Your instructions –
Show every line of the items below that contains the string "from", copying each line in full. Case counts.

Data for analysis –
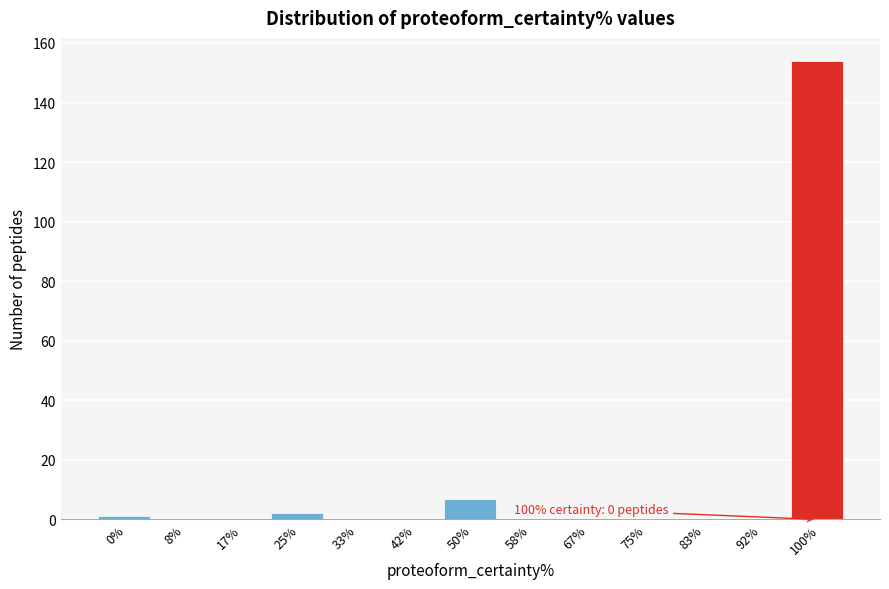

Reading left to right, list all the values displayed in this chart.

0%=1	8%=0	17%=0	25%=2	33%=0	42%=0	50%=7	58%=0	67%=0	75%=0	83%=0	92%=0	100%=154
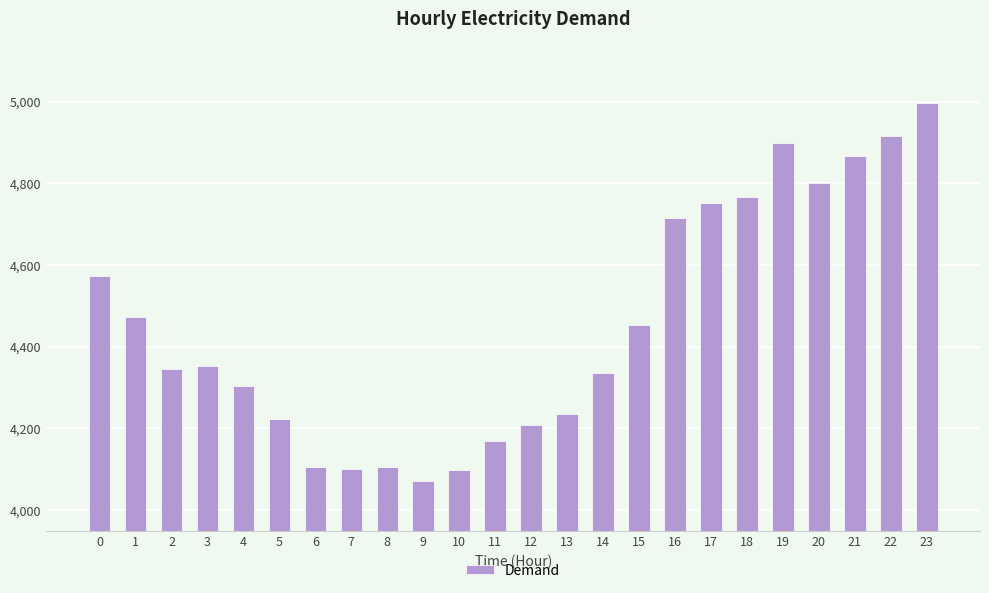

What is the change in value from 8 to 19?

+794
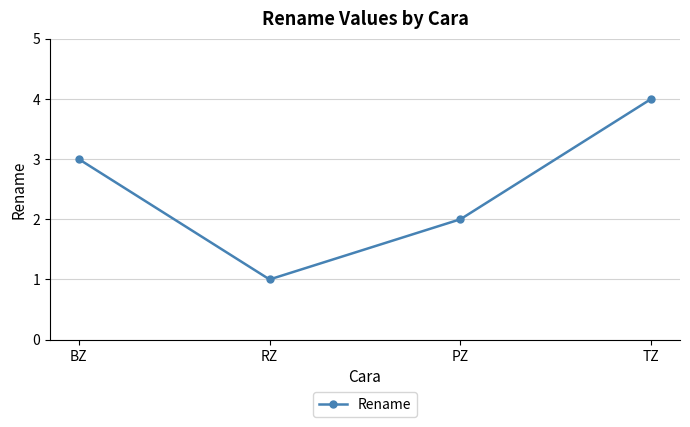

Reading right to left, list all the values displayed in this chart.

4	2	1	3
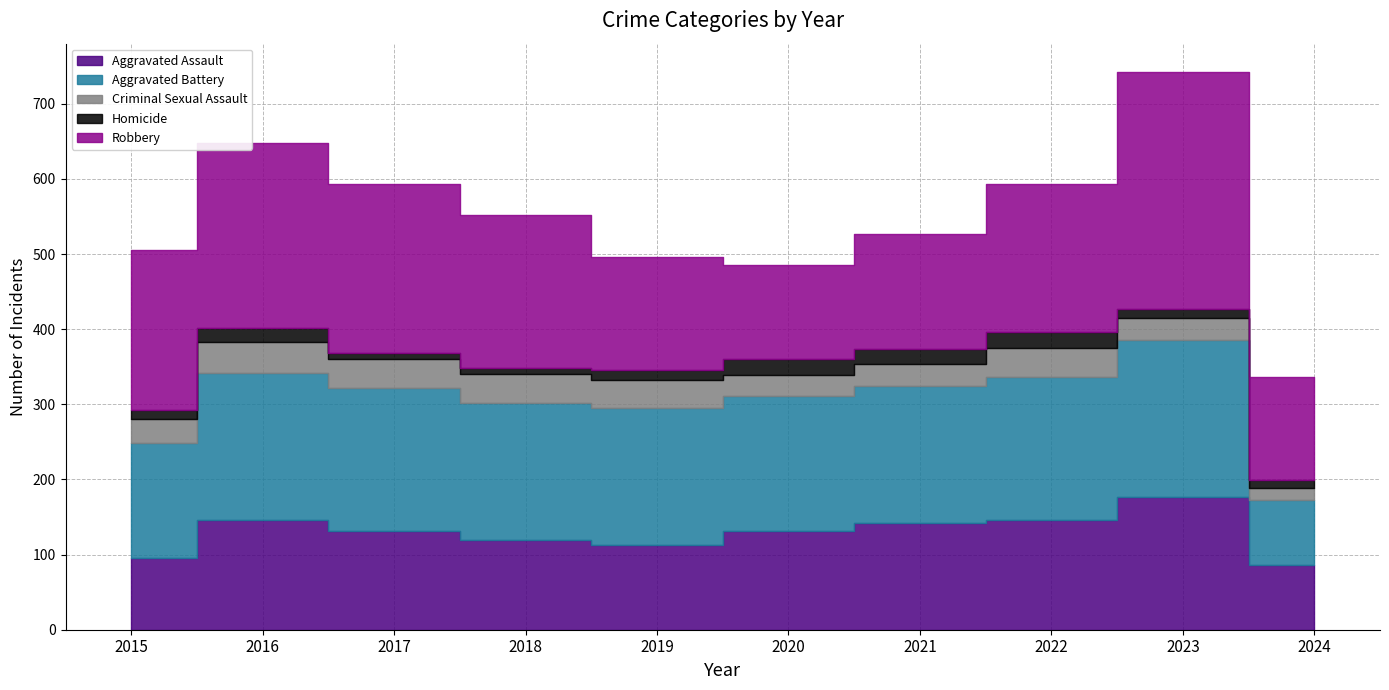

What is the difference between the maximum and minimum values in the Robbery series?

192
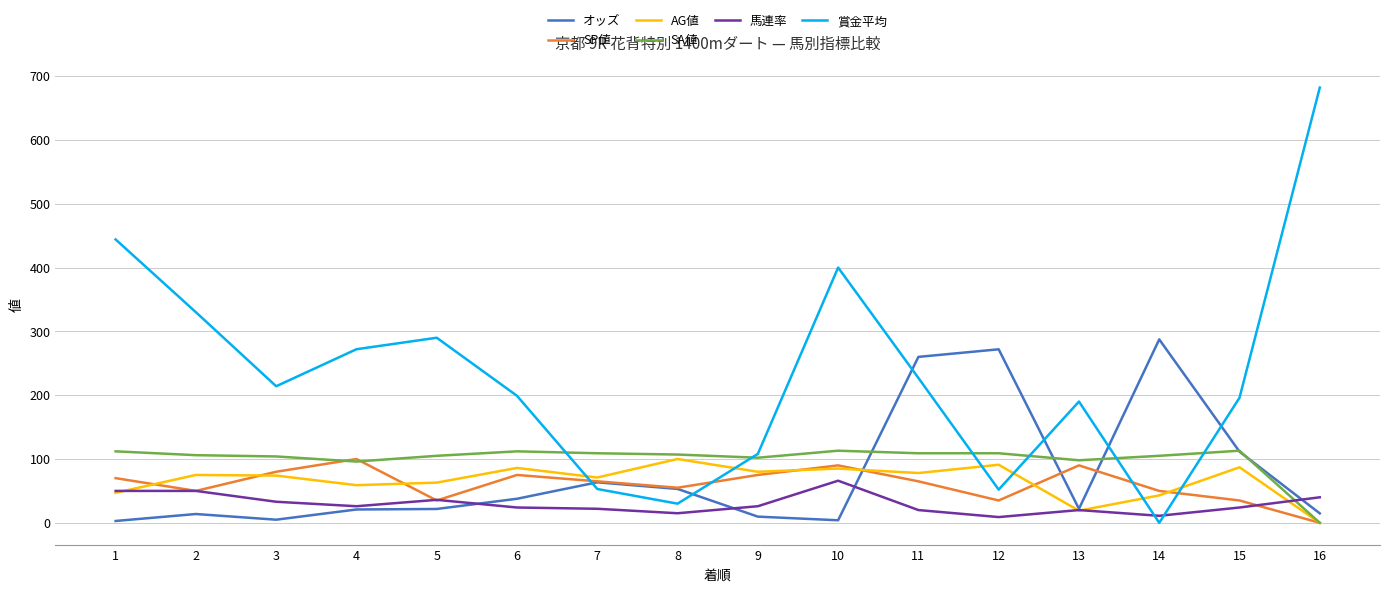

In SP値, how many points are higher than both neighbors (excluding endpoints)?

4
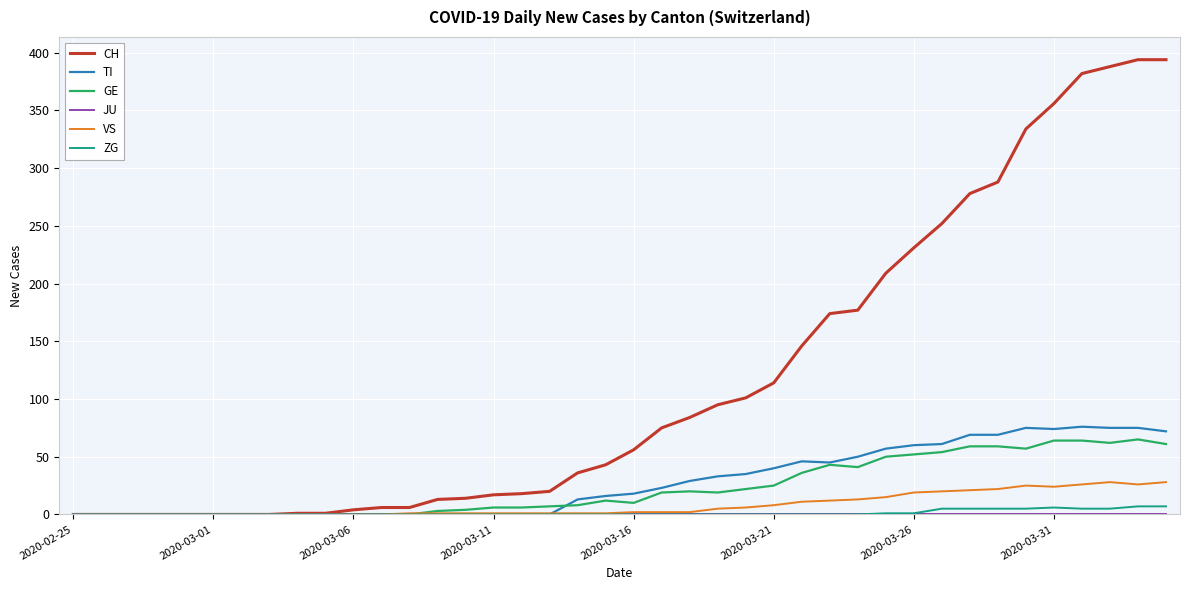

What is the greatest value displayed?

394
---
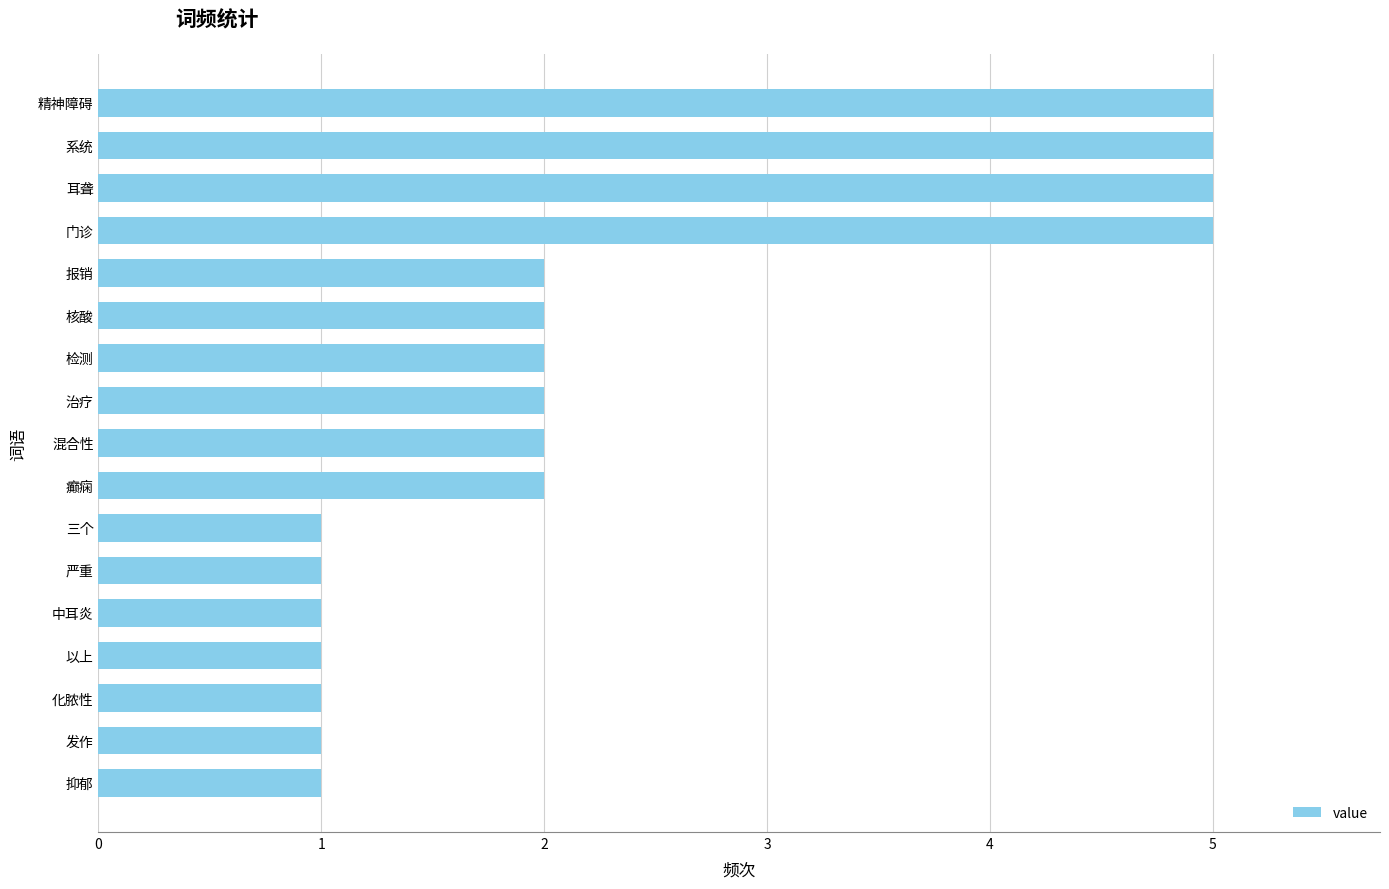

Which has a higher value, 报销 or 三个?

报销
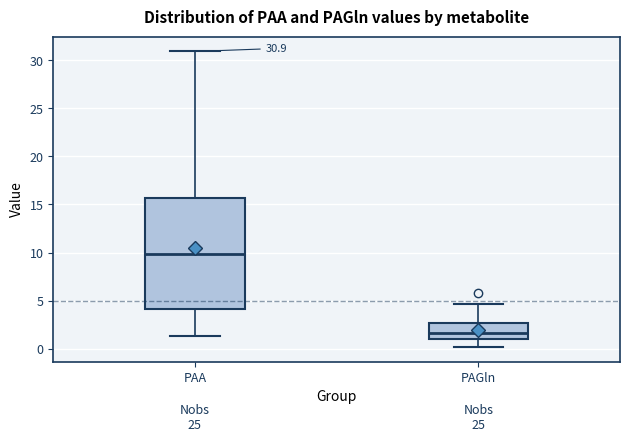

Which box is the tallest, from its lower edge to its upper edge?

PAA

Written solution –
What is the change in value from 8 to 19?
Which box is the tallest, from its lower edge to its upper edge?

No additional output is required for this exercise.